(Extracted page text data)
-.-.-

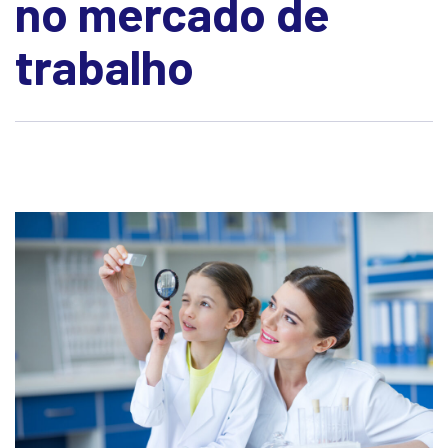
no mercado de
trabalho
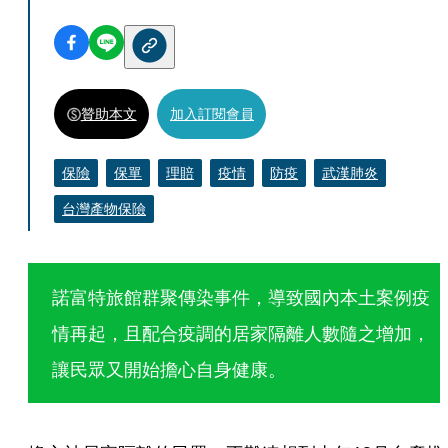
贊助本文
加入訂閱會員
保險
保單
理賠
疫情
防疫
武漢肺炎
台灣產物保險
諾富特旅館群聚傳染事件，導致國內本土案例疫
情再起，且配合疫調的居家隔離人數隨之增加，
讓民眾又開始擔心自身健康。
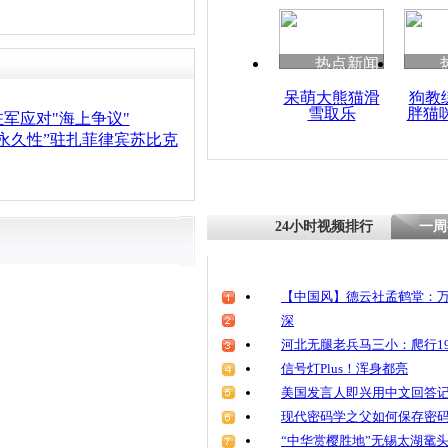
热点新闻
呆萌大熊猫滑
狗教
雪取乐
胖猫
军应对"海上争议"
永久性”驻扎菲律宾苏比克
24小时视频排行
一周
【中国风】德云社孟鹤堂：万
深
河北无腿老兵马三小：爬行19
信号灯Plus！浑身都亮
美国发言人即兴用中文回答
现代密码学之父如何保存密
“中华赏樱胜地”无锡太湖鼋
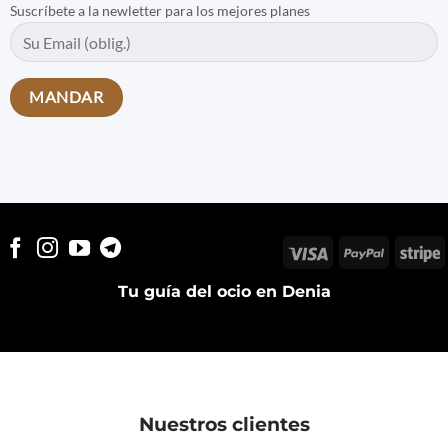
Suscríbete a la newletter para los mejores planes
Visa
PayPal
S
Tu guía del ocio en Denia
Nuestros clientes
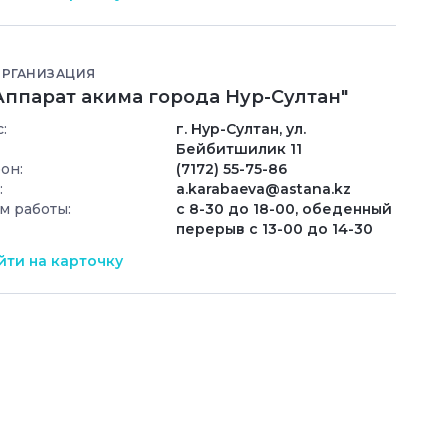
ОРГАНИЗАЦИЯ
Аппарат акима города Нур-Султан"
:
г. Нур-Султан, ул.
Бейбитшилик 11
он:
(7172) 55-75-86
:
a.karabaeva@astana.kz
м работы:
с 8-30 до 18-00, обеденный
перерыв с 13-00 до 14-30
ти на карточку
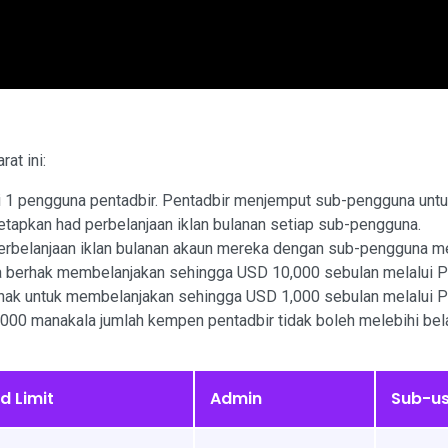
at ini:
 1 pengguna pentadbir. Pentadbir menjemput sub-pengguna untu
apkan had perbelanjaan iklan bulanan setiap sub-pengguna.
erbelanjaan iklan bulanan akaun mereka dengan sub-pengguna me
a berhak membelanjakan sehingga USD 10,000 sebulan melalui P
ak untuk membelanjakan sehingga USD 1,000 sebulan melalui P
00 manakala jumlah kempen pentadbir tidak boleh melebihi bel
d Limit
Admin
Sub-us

-.-.-

Goal of the exercise
Copy the listing word for word, beginning at the line that contains "Suscríbete a la" and continuing through the end of the listing. Leave out the picture markers.

Solution to the exercise
Suscríbete a la newletter para los mejores planes
Visa
PayPal
S
Tu guía del ocio en Denia
Nuestros clientes
ОРГАНИЗАЦИЯ
Аппарат акима города Нур-Султан"
:
г. Нур-Султан, ул.
Бейбитшилик 11
он:
(7172) 55-75-86
:
a.karabaeva@astana.kz
м работы:
с 8-30 до 18-00, обеденный
перерыв с 13-00 до 14-30
ти на карточку
at ini:
 1 pengguna pentadbir. Pentadbir menjemput sub-pengguna untu
apkan had perbelanjaan iklan bulanan setiap sub-pengguna.
erbelanjaan iklan bulanan akaun mereka dengan sub-pengguna me
a berhak membelanjakan sehingga USD 10,000 sebulan melalui P
ak untuk membelanjakan sehingga USD 1,000 sebulan melalui P
00 manakala jumlah kempen pentadbir tidak boleh melebihi bel
d Limit
Admin
Sub-us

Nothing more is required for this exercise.